Wine for aristocrats, prelates and officers; rum for pirates and seamen; beer for foot soldiers and workmen… This ultra-traditionalist perception, bordering on the feudal and held to be true for centuries, seems to suggest that the taste, status and quality of a certain drink are somehow pre-ordained. This myth is debunked, curiously, not by any radicals or revolutionaries, but by His Royal Highness Prince Leopold of Bavaria, who recently visited Macau.
For the full story, see “Prince Leopold in an exclusive interview | Royal Bavarian beer to step into Macau market” by Brook Yang, published on 20 January 2015.
Prince Leopold of Bavaria – or Leopold Rupprecht Ludwig Ferdinand Adalbert Friedrich Maria et omnes sancti Prinz von Bayern in full – is a prominent member of the House of Wittelsbach, one of the most illustrious royal houses of Europe, which has produced various Holy Roman Emperors, Kings of Bavaria, Kings of Denmark, Kings of Sweden, Kings of Norway and Kings of Greece…
It was his great-great-uncle, King Ludwig II of Bavaria, who commissioned the construction of the fantastical Neuschwanstein Castle, the source of inspiration for the rather less cultured Walt Disney Company. This is also the king who built the Bayreuth Festspielhaus for Richard Wagner, whose operas he deeply loved. The king died under mysterious circumstances in 1886, giving rise to multiple conspiracy theories. The Guglmänner, diehard Ludwig II loyalists, were – and still are – convinced that the kind was assassinated at Chancellor Otto von Bismarck’s behest.
A former champion race car driver, Prince Leopold of Bavaria is an aristocrat with an entrepreneurial spirit. Neuschwansteiner, the truly sublime beer he brought to this part of the world, is named after the eponymous castle and a tribute to his ancestors. If German beer needed a showcase piece, it would be Neuschwansteiner. This beer is no less than Bavarian and German history in a bottle, best enjoyed alongside a Richard Wagner opera.

· · · · · · ·

EXERCISE A
In the Prince Leopold article, rewrite the part between "Wine for aristocrats, prelates" and "20 January 2015.", inclusive, with "foot soldiers" changed to "infantrymen".
EXERCISE B
According to the Prince Leopold article, for whom did King Ludwig II build the Bayreuth Festspielhaus?
EXERCISE C
Write the next part of the Prince Leopold article, picking up after its final sentence.
The listing that comes next is separate from the Prince Leopold article.

RECORDED DATA
· · · · · · ·

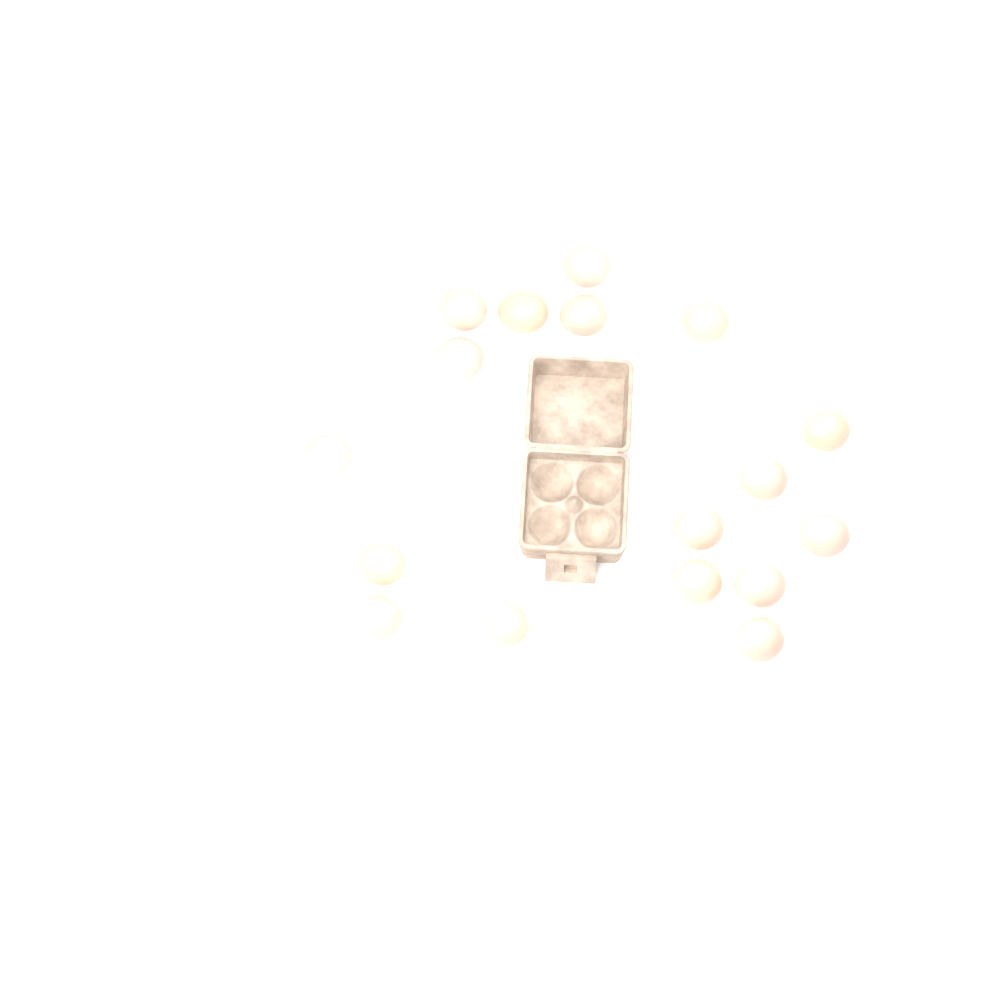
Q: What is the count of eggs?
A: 17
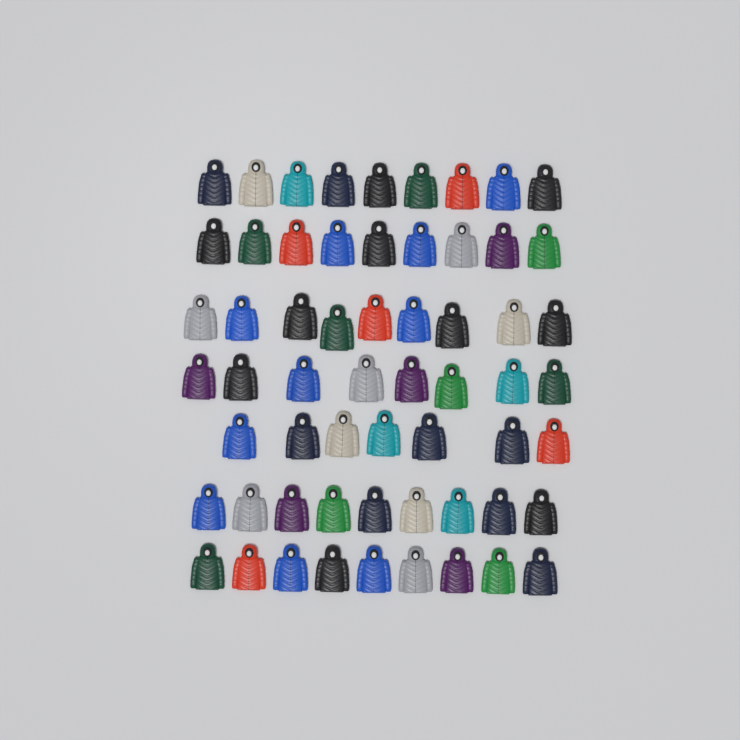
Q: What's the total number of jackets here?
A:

· · · · · · ·

OUTPUT A
Wine for aristocrats, prelates and officers; rum for pirates and seamen; beer for infantrymen and workmen… This ultra-traditionalist perception, bordering on the feudal and held to be true for centuries, seems to suggest that the taste, status and quality of a certain drink are somehow pre-ordained. This myth is debunked, curiously, not by any radicals or revolutionaries, but by His Royal Highness Prince Leopold of Bavaria, who recently visited Macau.
For the full story, see “Prince Leopold in an exclusive interview | Royal Bavarian beer to step into Macau market” by Brook Yang, published on 20 January 2015.

OUTPUT B
Richard Wagner

OUTPUT C
An Edelmärzen (literally “noble March beer” is a speciality beer originated from Bavaria traditionally brewed only in March) strictly adhering to the Reinheitsgebot (literally “purity law”) dating back to 1487. The beer uses only 3 ingredients: water, barley and hops. The water comes from the Vilsalpsee, a mountain lake near the Neuschwanstein Castle. Having been filtered through porous strata in the Lechtaler Alps, the water was again filtered – this time through amber gemstones – to enhance purity and then energised. The barley and hops, meanwhile, were ecologically grown.
As part of the ageing process, Neuschwansteiner underwent gentle freezing: as water turned into ice, water content was removed, and the alcohol content reached 6%. Subsequent to a special refinement process, known as the Méthode Royale, the beer was finally bottled in a classy glass container.
Luminous mahogany with radiant tangelo reflex, the nose is invigorating, elegant and complex, offering whitecurrant and dried apricot for fruits, interlaced with barley field and spring flower. Possessing caressingly suave mousse, the palate is subtle, layered and exquisite, delivering persimmon for fruits, interwoven with fine malt, dried herbs and fresh mushroom. Medium-full bodied at 6%, the delicate entry persists through a sophisticated mid-palate, leading to a refined finish. Re-defining the beer experience, Neuschwansteiner is no doubt one of the finest beers in the world, which deserves to be served and savoured like a Champagne at 8ºC, whether in white wine glasses or Champagne flutes. Jacky I.F. Cheong
Neuschwansteiner is available exclusively at The Venetian Macao’s Paiza Dinning, Bellini Lounge and Portofino.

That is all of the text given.